(PROVIDED PASSAGE):
Email

Savile Row tailors open doors into exclusive world

A man passes a Savile Row sign, in London August 21, 2010. REUTERS/Luke MacGregor

(Reuters) – Michael Skinner and a tiny coterie of colleagues are intimately familiar with the physical details of rock stars, royalty and some of Britain’s most famous historical figures.

A man passes a Savile Row sign, in London August 21, 2010. REUTERS/Luke MacGregor

But don’t expect him to start dishing out the gossip, because absolute discretion is a professional hallmark of the tailors on Savile Row in London, whose customers over some two centuries of service stretch from famed military hero Horatio Nelson to Michael Jackson and Britain’s Prince William.

The now master cutter at Dege & Skinner collected one of his most favorite anecdotes at the tender age of 18, when he was given the task of dressing then British Prime Minister Winston Churchill for Queen Elizabeth’s 1953 coronation.

“It was an amazing thing…being at Westminster Abbey and actually having to dress the great man,” Skinner told Reuters on a visit to the Row in honor of London’s first ever standalone event for men’s fashion over the weekend.

Skinner has spent a lifetime on Savile Row, a street known around the world for the bespoke clothing made by a handful of traditional firms such as Dege & Skinner, Gieves & Hawkes, H. Huntsman & Sons and Henry Poole & Co as well as modern designers like Ozwald Boateng and E. Tautz.

The Beatles, Michael Jackson, Queen Elizabeth as well as Admiral Horatio Nelson and the man who defeated Napoleon at Waterloo, the Duke of Wellington, have all had clothes, robes, suits and military uniforms from the tailors gathered here.

Skinner who runs one of the last remaining family-owned businesses left on Savile Row with his son William, opened their showrooms and workshops to the public as part of last weekend’s first London Collections Men fashion event.

“We’re not a sort of hocus pocus bunch of people behind frosted windows. We’re actually pretty decent people who do a pretty decent job doing our damnedest to make really nice clothes and that’s what gives us the buzz,” Skinner said.

“It is exciting to be part of the fashion week and to showcase Savile Row and what we do as a trade in terms of the craft industry, making clothes in the time-honored fashion for the individual,” William Skinner said.

Two-piece suits from the country’s top craftsmen in men’s clothing start from 3,000 pounds ($4,719), but customers who may be daunted by the eye-watering prices for bespoke clothing from a Savile Row tailor have some options.

Dege & Skinner provides many alternative methods of payment to encourage people to buy on Savile Row, added Michael Skinner.

(EXERCISE SET):
**a)** Answer these questions about the Savile Row article, giving each answer on its own line marked (i), (ii), or (iii):
(i) How old was Michael Skinner when he dressed Winston Churchill for the coronation?
(ii) Who runs the family-owned business with Michael Skinner?
(iii) At what price do two-piece suits from the country's top craftsmen start?
**b)** Write the next part of the Savile Row article, continuing right after its last sentence.
None of these lines is needed for any task.

(Dataset items):

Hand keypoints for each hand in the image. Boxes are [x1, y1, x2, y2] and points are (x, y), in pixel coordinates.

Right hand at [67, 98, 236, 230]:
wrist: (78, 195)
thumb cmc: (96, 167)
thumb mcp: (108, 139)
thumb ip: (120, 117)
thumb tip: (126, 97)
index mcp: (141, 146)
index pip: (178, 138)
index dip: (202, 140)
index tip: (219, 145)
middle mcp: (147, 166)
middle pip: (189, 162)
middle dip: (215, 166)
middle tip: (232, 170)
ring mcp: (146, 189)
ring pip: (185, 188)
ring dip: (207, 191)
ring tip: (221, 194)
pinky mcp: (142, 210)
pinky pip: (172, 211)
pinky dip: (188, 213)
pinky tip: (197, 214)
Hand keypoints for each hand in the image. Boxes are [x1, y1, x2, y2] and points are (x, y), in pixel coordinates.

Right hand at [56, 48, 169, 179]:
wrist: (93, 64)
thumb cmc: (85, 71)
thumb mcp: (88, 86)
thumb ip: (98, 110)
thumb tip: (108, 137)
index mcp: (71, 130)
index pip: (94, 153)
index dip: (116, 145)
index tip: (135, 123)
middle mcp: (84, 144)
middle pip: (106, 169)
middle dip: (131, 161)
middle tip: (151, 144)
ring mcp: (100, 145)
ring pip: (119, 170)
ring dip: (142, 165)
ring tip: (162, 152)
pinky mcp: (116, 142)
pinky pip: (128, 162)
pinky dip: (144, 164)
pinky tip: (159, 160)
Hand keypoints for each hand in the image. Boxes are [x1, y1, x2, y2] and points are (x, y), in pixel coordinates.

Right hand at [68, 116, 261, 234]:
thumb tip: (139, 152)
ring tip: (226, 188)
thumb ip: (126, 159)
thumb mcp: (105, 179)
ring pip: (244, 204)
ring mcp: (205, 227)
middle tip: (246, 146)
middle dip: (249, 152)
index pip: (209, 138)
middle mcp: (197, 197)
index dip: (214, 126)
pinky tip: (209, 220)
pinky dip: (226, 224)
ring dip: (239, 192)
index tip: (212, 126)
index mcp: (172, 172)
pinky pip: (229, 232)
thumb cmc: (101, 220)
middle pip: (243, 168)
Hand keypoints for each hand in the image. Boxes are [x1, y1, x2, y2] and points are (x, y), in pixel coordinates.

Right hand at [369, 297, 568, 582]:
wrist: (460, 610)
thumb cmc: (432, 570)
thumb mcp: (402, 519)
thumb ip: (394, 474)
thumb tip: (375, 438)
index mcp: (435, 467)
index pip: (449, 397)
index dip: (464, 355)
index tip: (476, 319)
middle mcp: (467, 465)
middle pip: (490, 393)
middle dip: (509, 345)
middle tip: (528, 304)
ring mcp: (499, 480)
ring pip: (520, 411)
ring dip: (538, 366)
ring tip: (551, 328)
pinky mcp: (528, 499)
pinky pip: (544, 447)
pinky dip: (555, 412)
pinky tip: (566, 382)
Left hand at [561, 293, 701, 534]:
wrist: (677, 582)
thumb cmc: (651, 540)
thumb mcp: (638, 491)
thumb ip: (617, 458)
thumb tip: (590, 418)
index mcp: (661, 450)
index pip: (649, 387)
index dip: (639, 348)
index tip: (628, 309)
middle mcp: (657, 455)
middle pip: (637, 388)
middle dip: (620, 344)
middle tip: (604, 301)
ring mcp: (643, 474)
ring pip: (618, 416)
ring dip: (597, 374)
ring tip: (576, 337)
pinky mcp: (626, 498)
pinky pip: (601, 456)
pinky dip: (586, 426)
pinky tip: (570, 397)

* * *

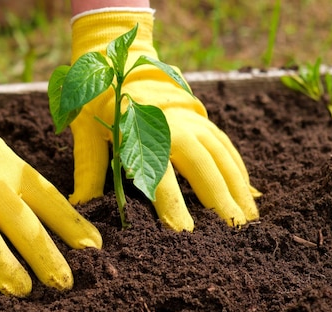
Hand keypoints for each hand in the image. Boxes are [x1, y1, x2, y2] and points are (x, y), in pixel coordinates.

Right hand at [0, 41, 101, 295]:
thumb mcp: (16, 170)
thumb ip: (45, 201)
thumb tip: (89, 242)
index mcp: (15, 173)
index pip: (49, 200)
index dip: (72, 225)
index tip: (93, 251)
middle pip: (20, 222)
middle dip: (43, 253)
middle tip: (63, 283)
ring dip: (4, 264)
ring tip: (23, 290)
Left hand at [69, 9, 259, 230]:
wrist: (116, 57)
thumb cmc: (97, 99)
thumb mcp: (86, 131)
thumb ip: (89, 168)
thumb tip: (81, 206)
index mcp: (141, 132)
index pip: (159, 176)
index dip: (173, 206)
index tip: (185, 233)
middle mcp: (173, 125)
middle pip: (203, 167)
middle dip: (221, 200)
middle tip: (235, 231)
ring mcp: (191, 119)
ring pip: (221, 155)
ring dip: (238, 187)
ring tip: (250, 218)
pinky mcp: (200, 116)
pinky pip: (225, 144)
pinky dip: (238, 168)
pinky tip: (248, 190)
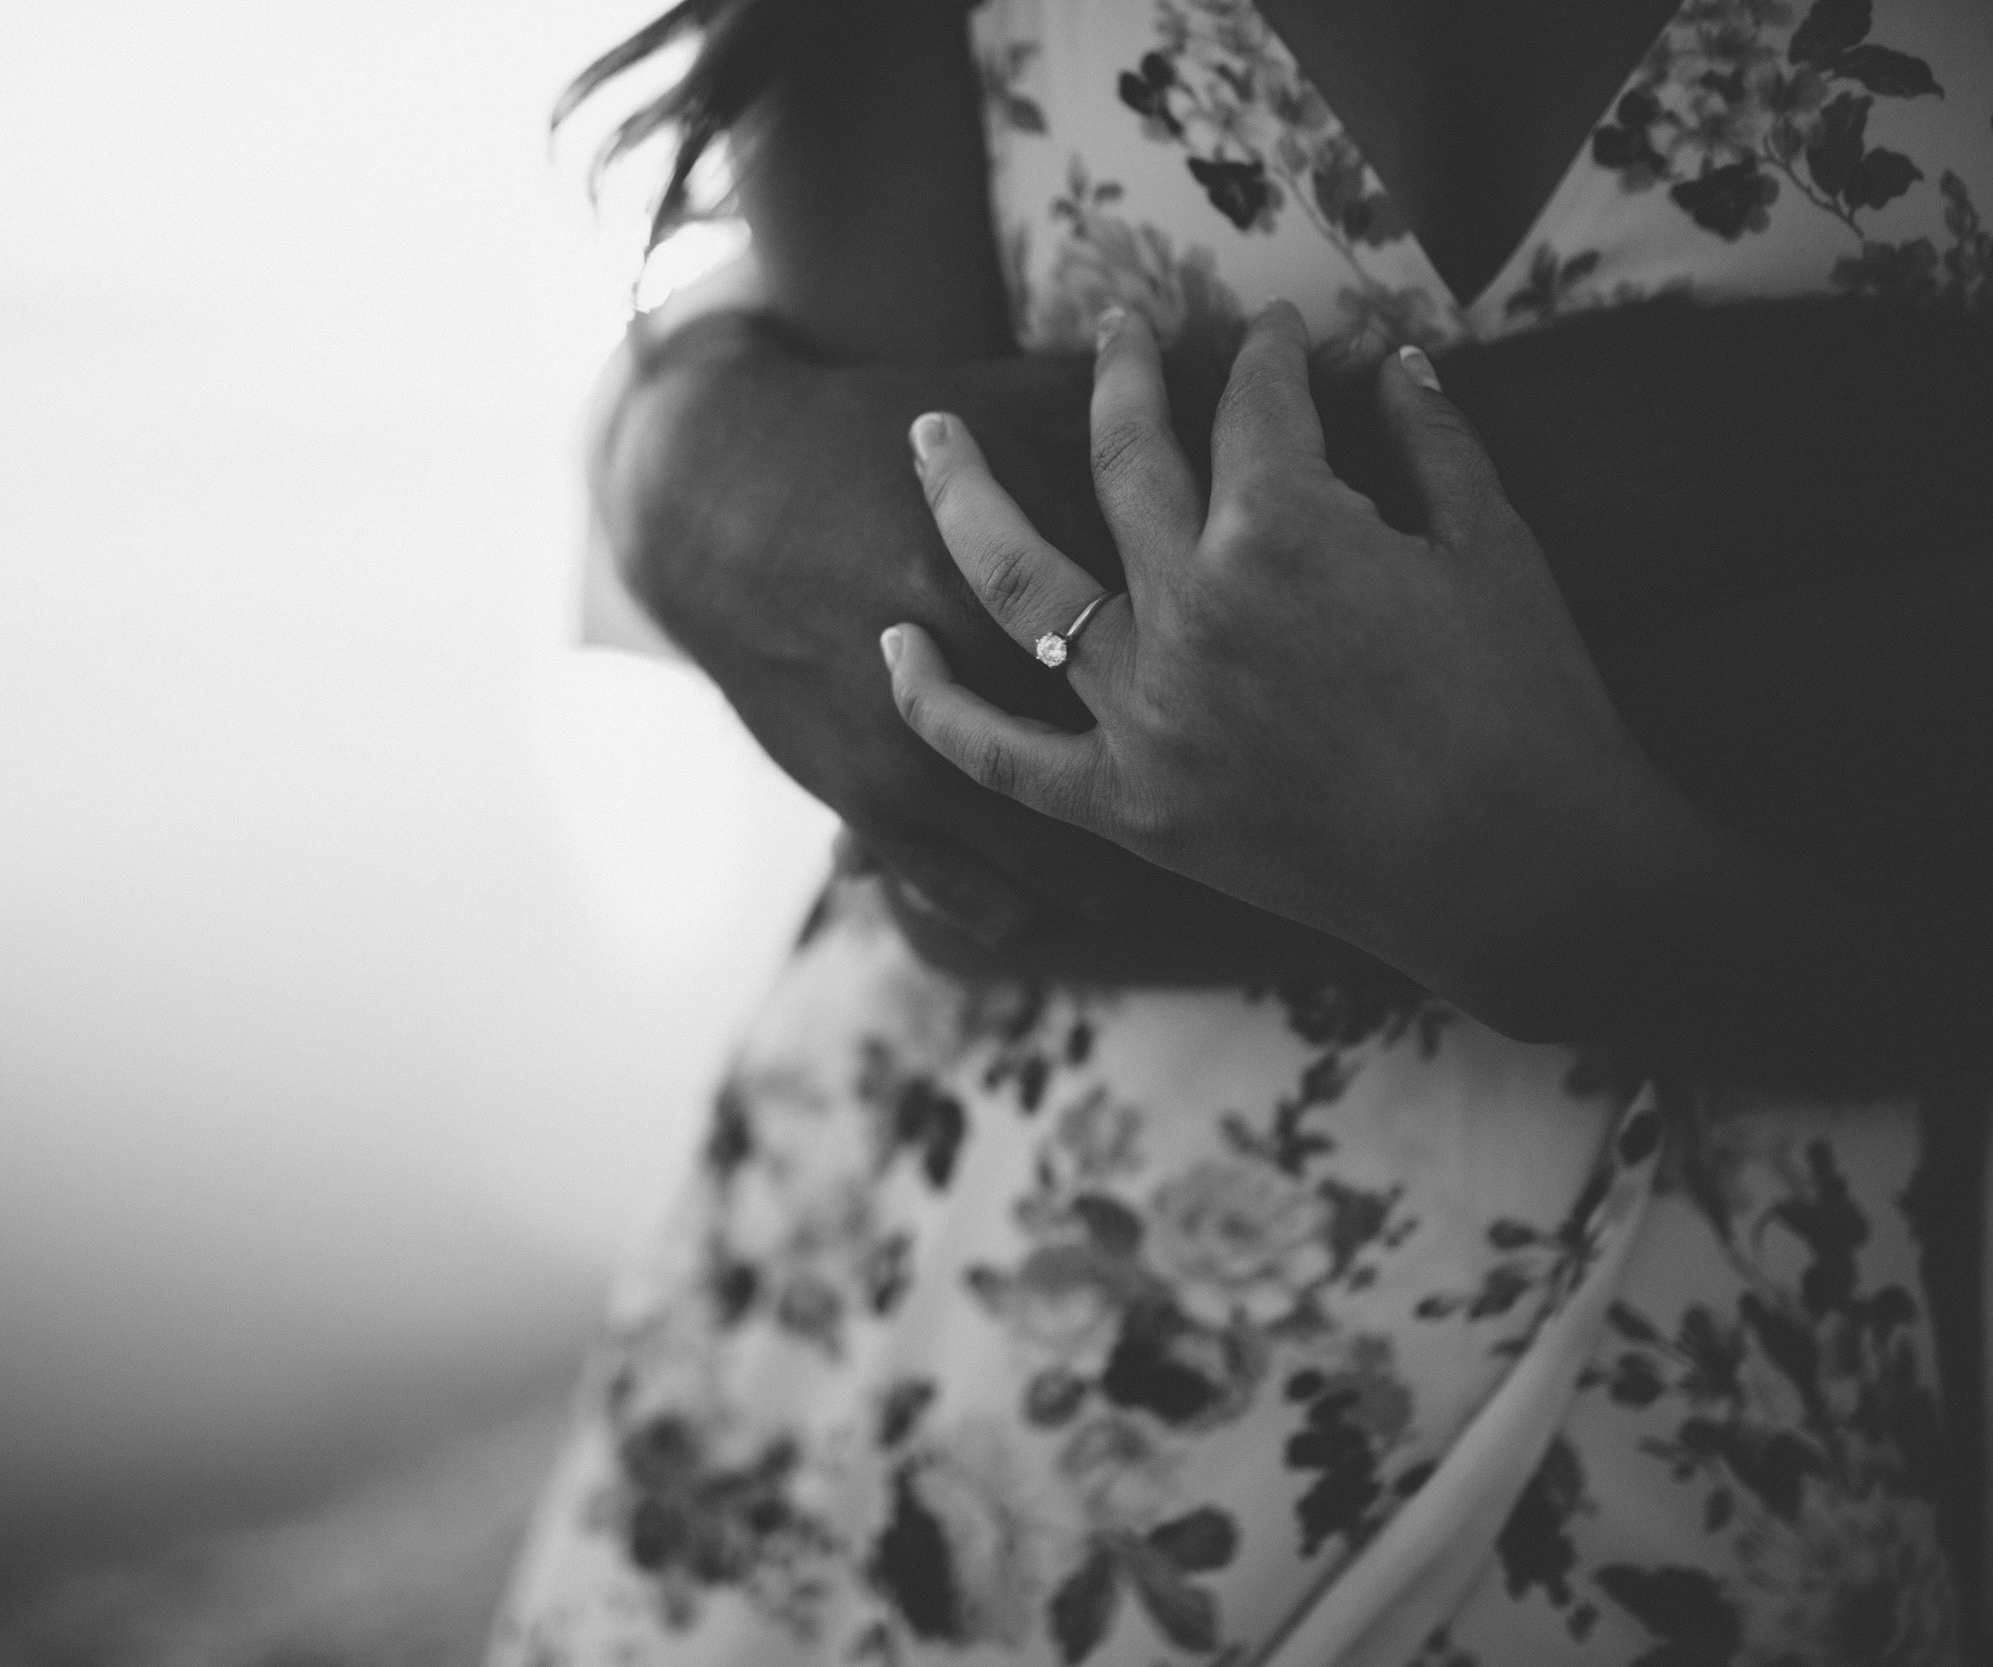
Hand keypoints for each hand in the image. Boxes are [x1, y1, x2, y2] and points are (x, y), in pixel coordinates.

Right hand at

(OUTPUTS FOR THE TASKS):
**a)**
(i) 18
(ii) His son William
(iii) 3,000 pounds ($4,719)

**b)**
“We’ve always had a policy of doing everything we can to help each individual and we have means of extending credit, we have ways of paying by bank order, special offers for young officers in the forces to buy civilian clothes which we’ve now extended to young people for their first suit.”

His father William said that one of the selling points of Savile Row is that its tailors offer clothes that are timeless, because they are made just for you.

“When you’re spending the money that people do on our clothes, then you don’t want it to fall out of fashion in six months time, you want something special. And that’s why they come to us,” he said.

Gieves & Hawkes Bespoke Cutter Richard Lawson’s workshop displays an impressive collection of brown paper patterns, each containing the specific measurements of customers.

The company’s archive includes pieces created for Nelson, who settled his tailoring bill just before he was killed at the naval Battle of Trafalgar as well as Waterloo victor Wellington. The firm is famous for its military tailoring services to the British Army and the Royal Navy.

A heavily embroidered black and gold jacket for late singer Michael Jackson on display in the company’s showroom cost £20,000 ($31,330) alone to make.

Lawson, who has worked on the Row for nearly five years, said the greatest joy he gets out of his job is when the suit he has made for his customer fits perfectly.

“When you put it on the chap’s shoulders and literally, it just slots on like that and the customer straight away starts feeling like he’s wearing it, you cannot replace that feeling,” he told Reuters.

“It makes up for all the other stresses that go on when things don’t go quite as smoothly or things are going wrong. It’s a great part of the job.”

Getting an apprenticeship on London’s most exclusive street for tailoring is competitive as there is a lot of interest in joining the trade, said Lawson.

“A lot of it is do with the luck of being in the right place at the right time when that apprenticeship position comes up and Savile Row has a real buzz about it now,” Lawson said.

“It’s a beautiful little community, we all work on the same row, we know each other, and as I say, once you’re on the inside, it’s a real family atmosphere we have.”

(Additional Reporting by Cindy Martin, editing by Paul Casciato)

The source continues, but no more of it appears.